Macron’s Tuesday speech was undoubtedly less scrutinized than US President Donald Trump’s - which came shortly beforehand - and was thematically worlds away. While Trump celebrated the concept of sovereign nation-states and rejected “global governance,” Macron called for multilateralism in diplomacy and trade.
Trump threatened Iran with even tougher sanctions, and accused Hassan Rouhani’s government of using the sanctions relief granted by the 2015 Iran Deal to “build nuclear capable missiles, increase internal repression, finance terrorism, and fund havoc and slaughter in Syria and Yemen” through proxy forces.
Macron on the other hand credited the deal - which granted Iran sanctions relief in exchange for a halt to its nuclear weapons program - with bringing stability to the region.
"What will bring a real solution to the situation in Iran and what has already stabilized it? The law of the strongest? Pressure from only one side? No!" Macron said. "We know that Iran was on a nuclear military path but what stopped it? The 2015 Vienna accord.”
France remains party to the deal, signed between Iran, the US, UK, France, Germany, China and Russia. Trump unilaterally withdrew the US from the deal, which he called “a windfall” for Iran in May. Macron was in Washington just days before Trump’s withdrawal, and voiced his opposition then too, arguing that a bad deal was better than no deal at all.
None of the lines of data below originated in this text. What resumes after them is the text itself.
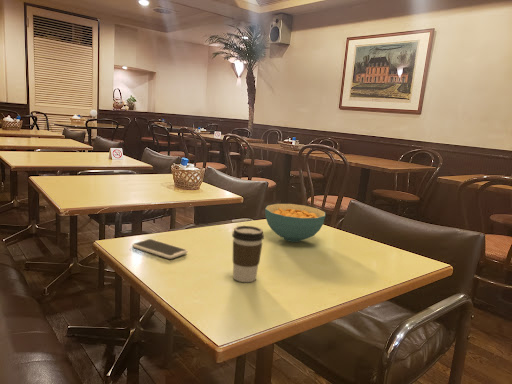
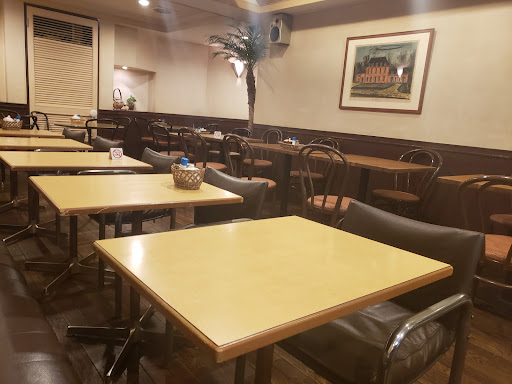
- cereal bowl [264,203,326,243]
- coffee cup [231,224,265,283]
- smartphone [131,238,188,260]
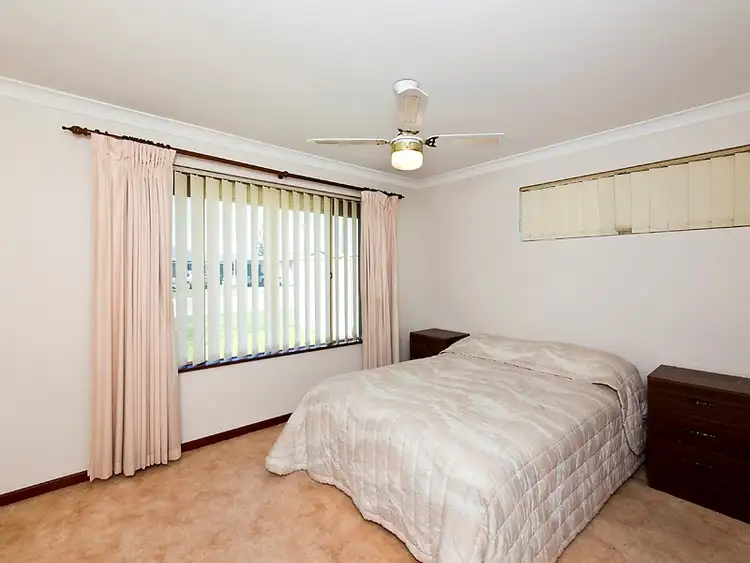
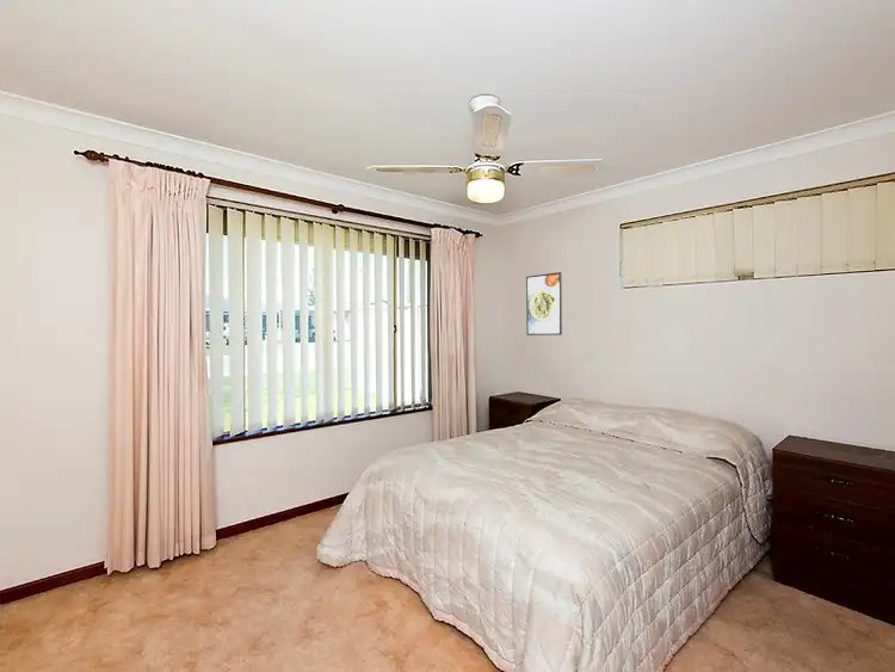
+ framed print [525,271,563,337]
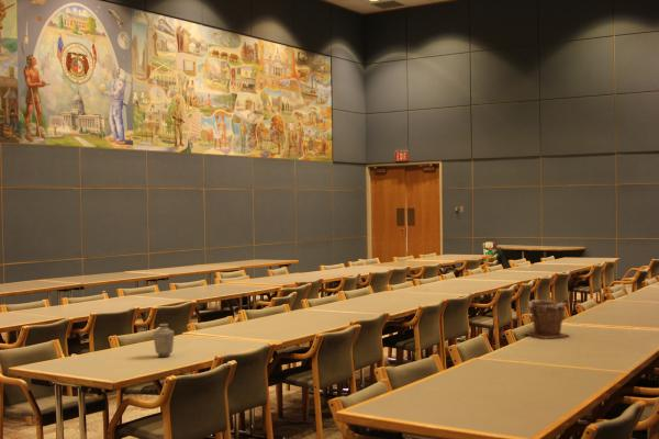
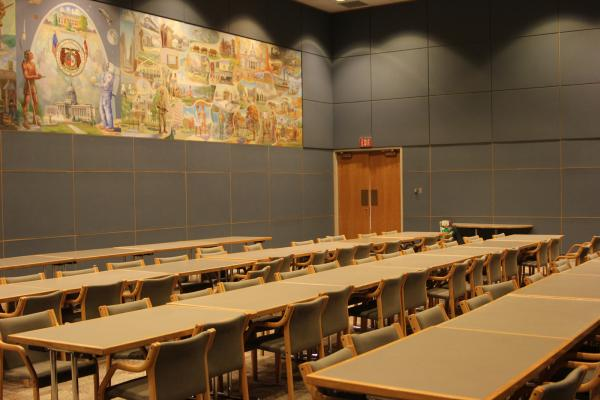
- plant pot [523,299,570,339]
- vase [153,323,176,358]
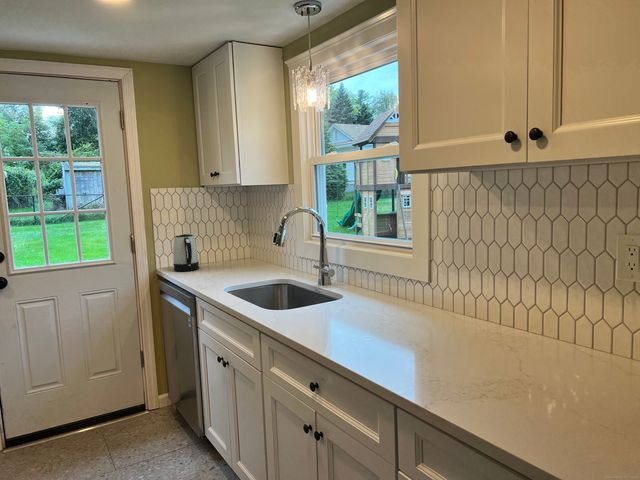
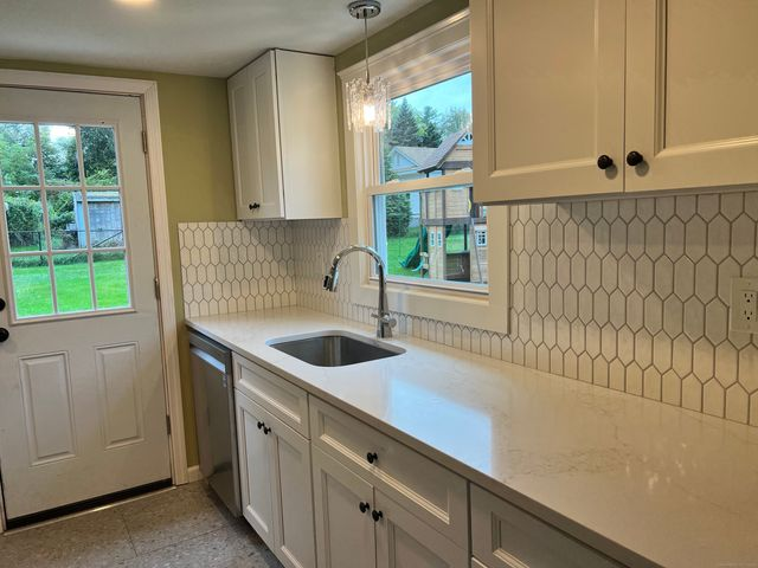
- kettle [172,233,200,272]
On Tuesday, Macron channeled some of his inner Trump when he declared that France will “no longer sign commercial agreements with powers that do not respect the Paris accord,” referring to the climate agreement Trump pulled the US out of last year. Trump said at the time that the Paris agreement - signed by 195 countries - unfairly penalized the US and allowed countries like China and India to continue to pollute.
The French president did not explicitly name America in his Climate tirade, but called on other countries to join him in taking a stand.
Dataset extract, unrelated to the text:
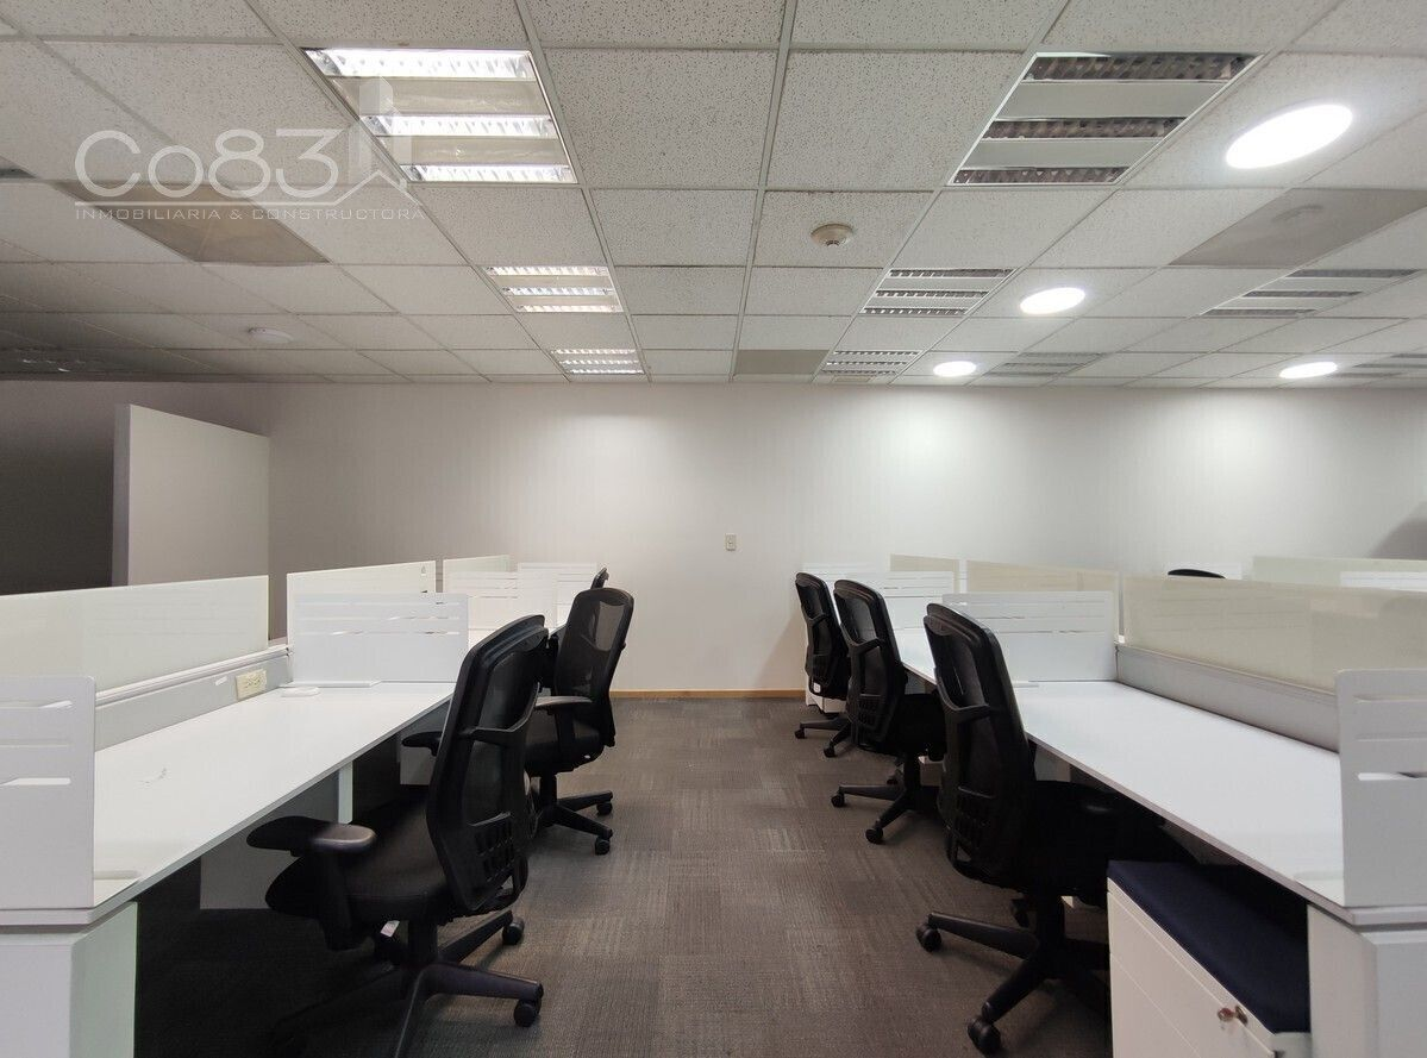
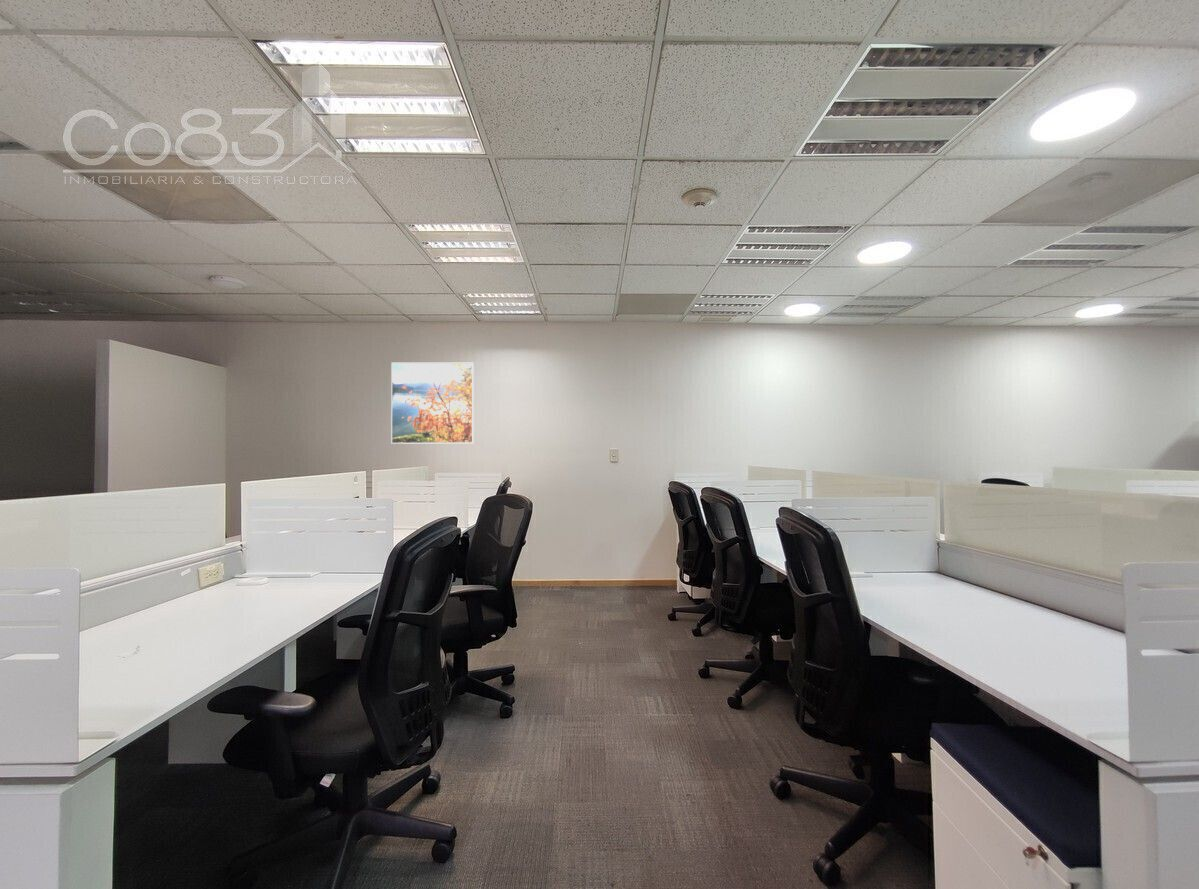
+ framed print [390,362,475,445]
Coming from vastly different societies and opposite political schools of thought, Macron and Trump somehow hit it off from the moment the pair engaged in the now internet-famous ‘iron handshake’ at a NATO summit in May 2017.
From there, the two leaders developed a ‘bromance’ of sorts, traveling to each other’s countries for reciprocal state visits and lavishing each other with praise. That relationship reportedly soured in recent months, as Trump and the EU became locked into a trade spat. When the two met before the General Assembly on Monday in New York, they exchanged a brief and polite handshake before getting down to discussions.
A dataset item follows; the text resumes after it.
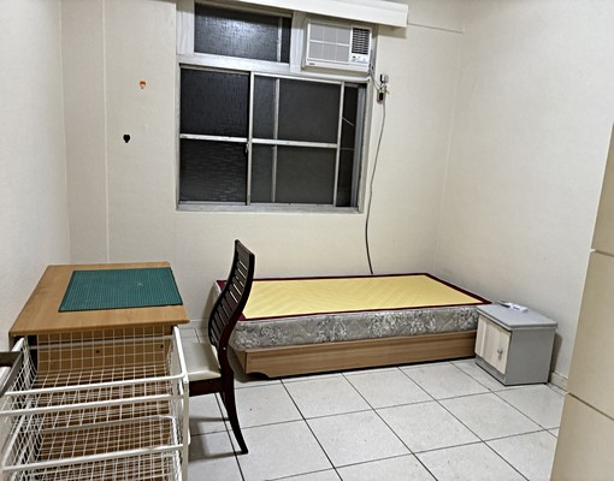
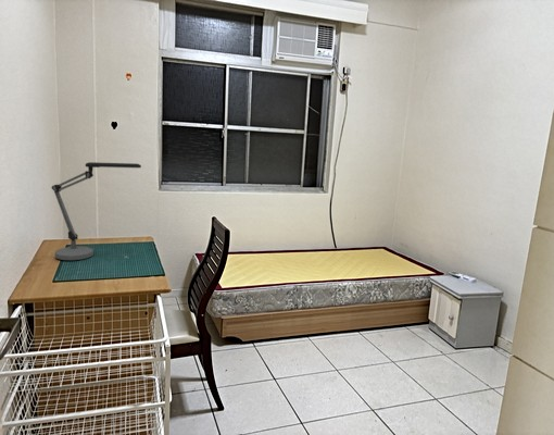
+ desk lamp [51,161,142,261]
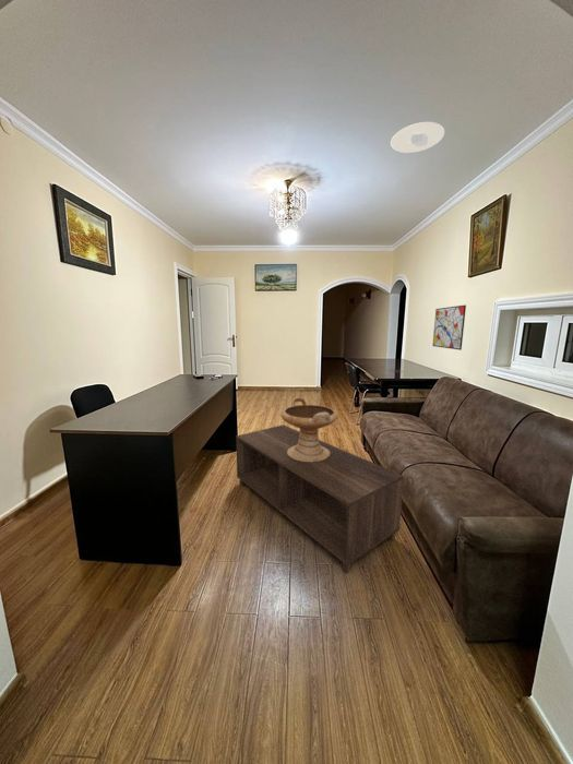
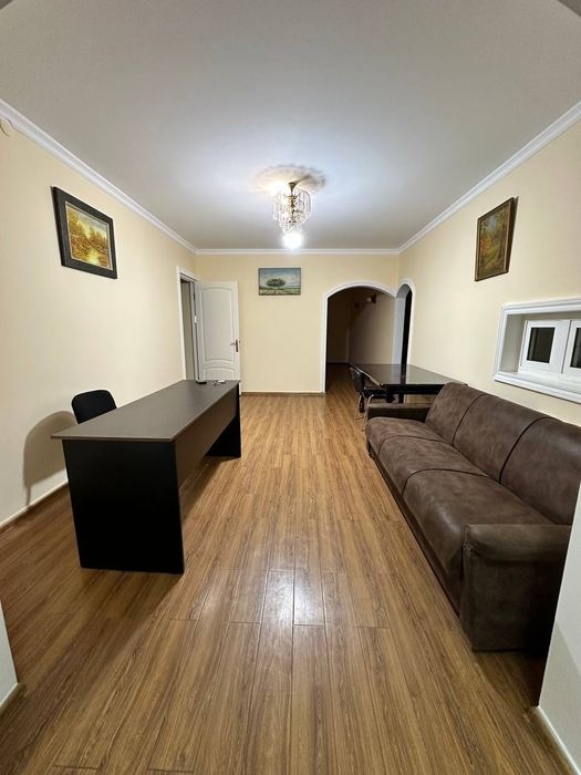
- decorative bowl [279,396,339,462]
- wall art [432,305,467,351]
- recessed light [390,121,445,154]
- coffee table [235,423,405,574]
The White House described the talks with the watery statement: “Both leaders reaffirmed their commitment to closely coordinate to address global challenges.” French officials described the meeting as “cordial.”
Yet, while the bromance may have faded, Macron seems to have learned from his bigger, brasher, US counterpart. His bold statement on refusing to make trade deals with anyone who disrespects the Paris accord sounded remarkably similar to Trump’s rhetoric on Iran last month, after US sanctions came into force.
“Anyone doing business with Iran will NOT be doing business with the United States,” Trump tweeted at the time, with the same ‘my way or the highway’ finality. Likewise, Macron’s constant return to themes of international cooperation were delivered with the same intensity as Trump’s celebrations of national identity and sovereignty.
Whereas Trump called nation states “the only vehicle where freedom has survived,” Macron described nationalism as as “failed” system that would only lead to bloodshed. Macron also aped Trump’s rhetoric when he described unilateralism and nationalism as old “dogmas,” the same word Trump used to describe the doctrines of multilateralism.
Whatever the state of the bromance, Trump is tentatively scheduled to visit Paris in November to commemorate 100 years since the end of World War 1.